■視察先:武蔵野市/宇都宮市(2018.7.25〜26)報告者:遠藤久仁雄
視察先:東京都武蔵野市
視察テーマ:武蔵野クリーンセンターの機能について
1 取組の経緯・内容
武蔵野クリーンセンターが現在地に建設されたのは、昭和59(1984)年のことである。当市では、それまで隣接する市にあったゴミ処理場を共同で使用していたが、異臭や交通量等の問題から自治体間のゴミ問題へと発展し、新たなクリーンセンターを市内に建設する必要が生じた。そして時間をかけ候補地等を選定する中で、特に住民理解に努め、あえて市役所に近い場所に決定した。その後33年間の稼働を経て再び新施設の建設が必要となり、平成29(2017)年に新クリーンセンターとして隣接地での再稼働を開始した。全連続焼却式ストーカ炉で、一日の処理能力60トンの焼却炉が2基、計120トンの処理能力である。市役所に隣接し、中心地にあるだけに、環境に配慮した安心・安全な施設として、また景観にも配慮され、古き武蔵野の面影を残す雑木林をイメージしたテラコッタ仕上げの外観となっている。誠におしゃれな外観で、違和感なく周囲に溶け込んでいる。
2 今後の課題
武蔵野市は、人口減もあって近年ゴミの総量が減ってきている。さらに市民のゴミ問題や環境に対する意識も他自治体と比べ大変高く、この規模のクリーンセンターがあれば、特に今後大きな問題は生じないと思われる。
新クリーンセンターの特徴の一つに、開かれた施設づくりがある。ごみ処理の流れをいつでも自由に見学できるように、2階フロアーを回遊し広いガラス面から覗き込み、ゴミ処理の手順が分かるようになっている。また定期的に環境に関するイベントやワークショップなどを開催して、見学者の増加に努めている。担当者の話では、見学者は月に約千人とのことで、私が予想したよりも少なかった。こんなに素晴らしい施設ができたばかりだし、狭い都市であり、交通の便も良いので、もっと大勢の市民が勉強のために訪れてもよいのではないかと思いました。小中学校の児童生徒に見学させたいと思いました。

........

• _資料を読み解く_
(1) 次の(a)〜(c)が本文の内容と合うかどうかを、それぞれ「はい」か「いいえ」で答えよ。判断の決め手となる本文の語句をそのまま引用すること。
(a) 武蔵野クリーンセンターの建設地は、市役所から離れた場所に決められた。
(b) 新クリーンセンターには焼却炉が2基あり、合わせて一日120トンを処理できる。
(c) 見学者は月に約千人で、報告者の予想を上回っていた。
(2) 本文によると、新クリーンセンターのテラコッタ仕上げの外観は何をイメージしたものか。
本文に書かれた内容だけを根拠にする。

........

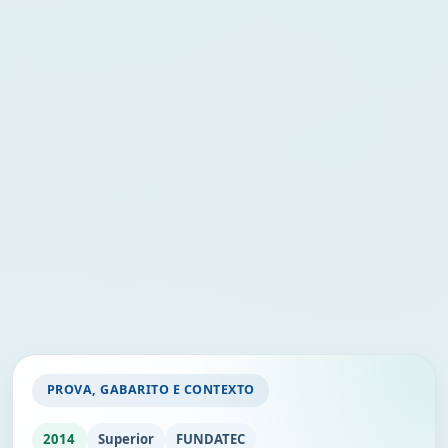
PROVA, GABARITO E CONTEXTO
2014
Superior
FUNDATEC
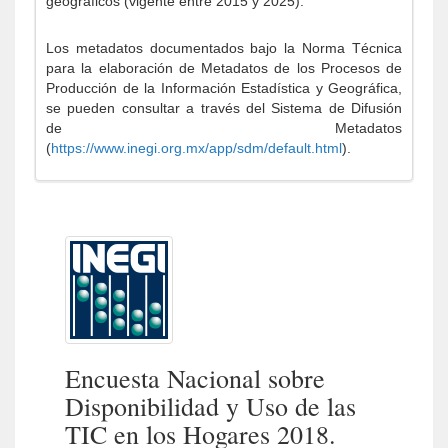
geográficos (vigente entre 2015 y 2025).
Los metadatos documentados bajo la Norma Técnica
para la elaboración de Metadatos de los Procesos de
Producción de la Información Estadística y Geográfica,
se pueden consultar a través del Sistema de Difusión
de Metadatos
(
https://www.inegi.org.mx/app/sdm/default.html
).
Encuesta Nacional sobre
Disponibilidad y Uso de las
TIC en los Hogares 2018.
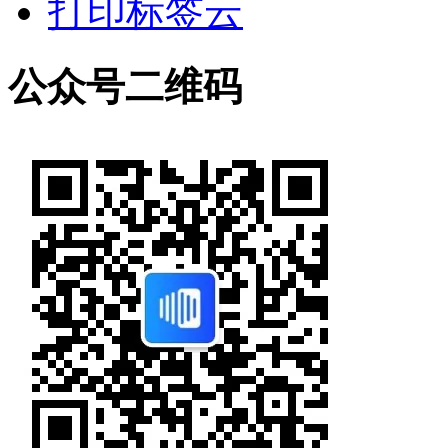
打印标签云
公众号二维码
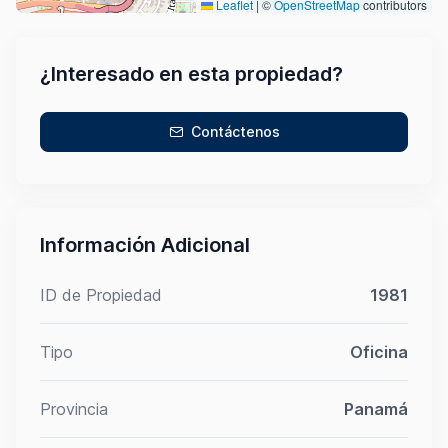
Leaflet
|
©
OpenStreetMap
contributors
¿Interesado en esta propiedad?
Contáctenos
Información Adicional
ID de Propiedad
1981
Tipo
Oficina
Provincia
Panamá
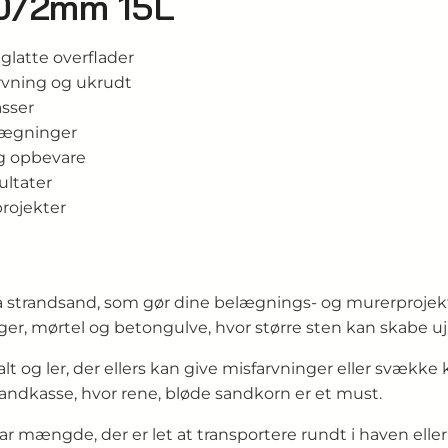
 0/2mm 15L
glatte overflader
arvning og ukrudt
asser
elægninger
og opbevare
ultater
projekter
grå strandsand, som gør dine belægnings- og murerproj
fuger, mørtel og betongulve, hvor større sten kan skabe 
lt og ler, der ellers kan give misfarvninger eller svække 
sandkasse, hvor rene, bløde sandkorn er et must.
rbar mængde, der er let at transportere rundt i haven el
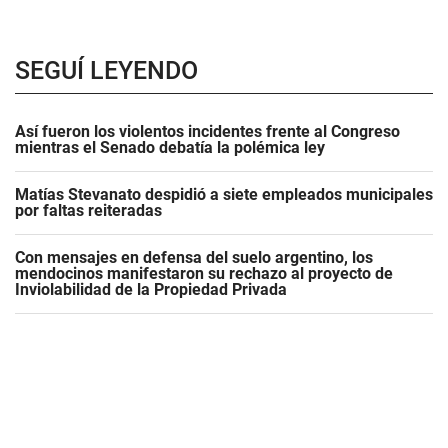
SEGUÍ LEYENDO
Así fueron los violentos incidentes frente al Congreso
mientras el Senado debatía la polémica ley
Matías Stevanato despidió a siete empleados municipales
por faltas reiteradas
Con mensajes en defensa del suelo argentino, los
mendocinos manifestaron su rechazo al proyecto de
Inviolabilidad de la Propiedad Privada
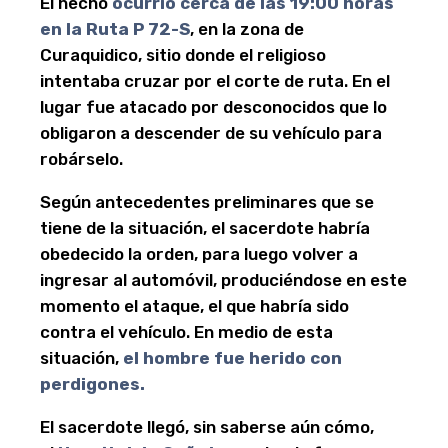
El hecho
ocurrió cerca de las 19:00 horas
en la Ruta P 72-S
, en la zona de
Curaquidico, sitio donde el religioso
intentaba cruzar por el corte de ruta. En el
lugar fue atacado por desconocidos que lo
obligaron a descender de su vehículo para
robárselo.
Según antecedentes preliminares que se
tiene de la situación, el sacerdote habría
obedecido la orden, para luego volver a
ingresar al automóvil, produciéndose en este
momento el ataque, el que habría sido
contra el vehículo. En medio de esta
situación,
el hombre fue herido con
perdigones.
El sacerdote llegó, sin saberse aún cómo,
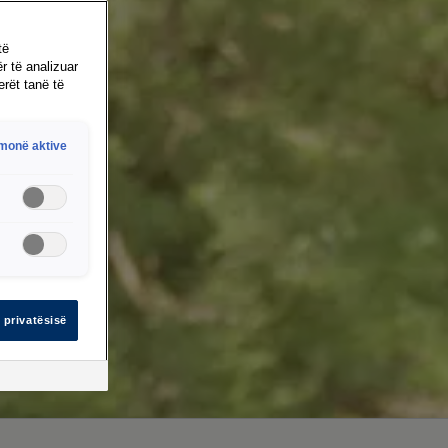
të
r të analizuar
erët tanë të
hmonë aktive
 privatësisë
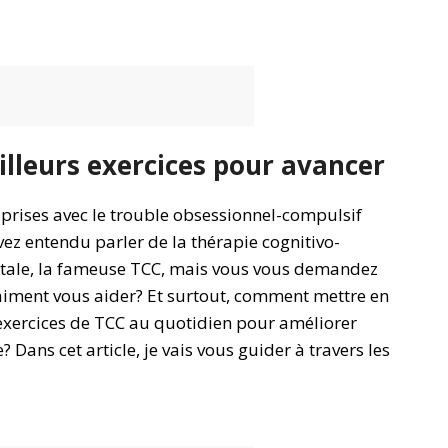
illeurs exercices pour avancer
 prises avec le trouble obsessionnel-compulsif
ez entendu parler de la thérapie cognitivo-
ale, la fameuse TCC, mais vous vous demandez
raiment vous aider? Et surtout, comment mettre en
exercices de TCC au quotidien pour améliorer
? Dans cet article, je vais vous guider à travers les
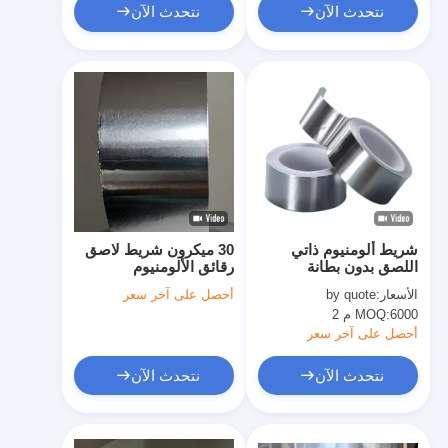
نتحدث الآن
نتحدث الآن
شريط ألومنيوم ذاتي
30 ميكرون شريط لاصق
اللصق بدون بطانة
رقائق الألومنيوم
لمقاومة درجات الحرارة
الأسعار:
by quote
أحصل على آخر سعر
المرتفعة والمنخفضة
6000 م 2
MOQ:
أحصل على آخر سعر
نتحدث الآن
نتحدث الآن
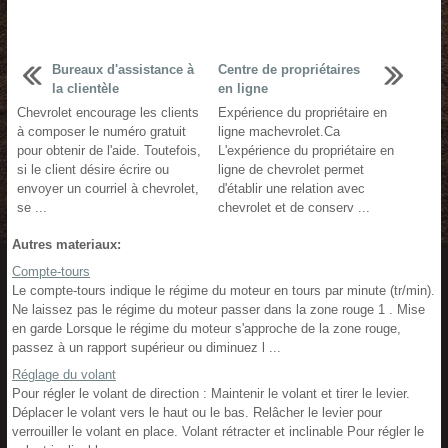
Bureaux d'assistance à
Centre de propriétaires
la clientèle
en ligne
Chevrolet encourage les clients
Expérience du propriétaire en
à composer le numéro gratuit
ligne machevrolet.Ca
pour obtenir de l'aide. Toutefois,
L'expérience du propriétaire en
si le client désire écrire ou
ligne de chevrolet permet
envoyer un courriel à chevrolet,
d'établir une relation avec
se ...
chevrolet et de conserv ...
Autres materiaux:
Compte-tours
Le compte-tours indique le régime du moteur en tours par minute (tr/min).
Ne laissez pas le régime du moteur passer dans la zone rouge 1 . Mise
en garde Lorsque le régime du moteur s'approche de la zone rouge,
passez à un rapport supérieur ou diminuez l ...
Réglage du volant
Pour régler le volant de direction : Maintenir le volant et tirer le levier.
Déplacer le volant vers le haut ou le bas. Relâcher le levier pour
verrouiller le volant en place. Volant rétracter et inclinable Pour régler le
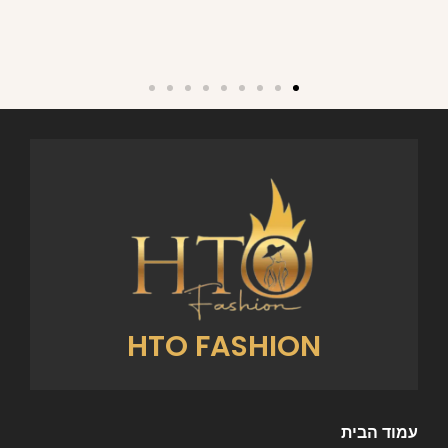
HTO FASHION
עמוד הבית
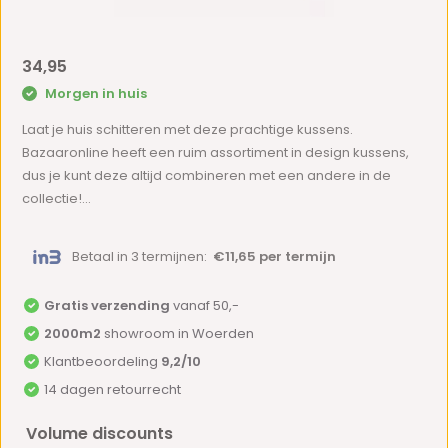
34,95
Morgen in huis
Laat je huis schitteren met deze prachtige kussens.
Bazaaronline heeft een ruim assortiment in design kussens,
dus je kunt deze altijd combineren met een andere in de
collectie!...
Betaal in 3 termijnen:
€11,65 per termijn
Gratis verzending
vanaf 50,-
2000m2
showroom in Woerden
Klantbeoordeling
9,2/10
14 dagen retourrecht
Volume discounts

........

• _演習の解答_
(1)
(a) いいえ。「あえて市役所に近い場所に決定した」
(b) はい。「一日の処理能力60トンの焼却炉が2基、計120トンの処理能力である」
(c) いいえ。「見学者は月に約千人とのことで、私が予想したよりも少なかった」

(2) 古き武蔵野の面影を残す雑木林をイメージしたものである。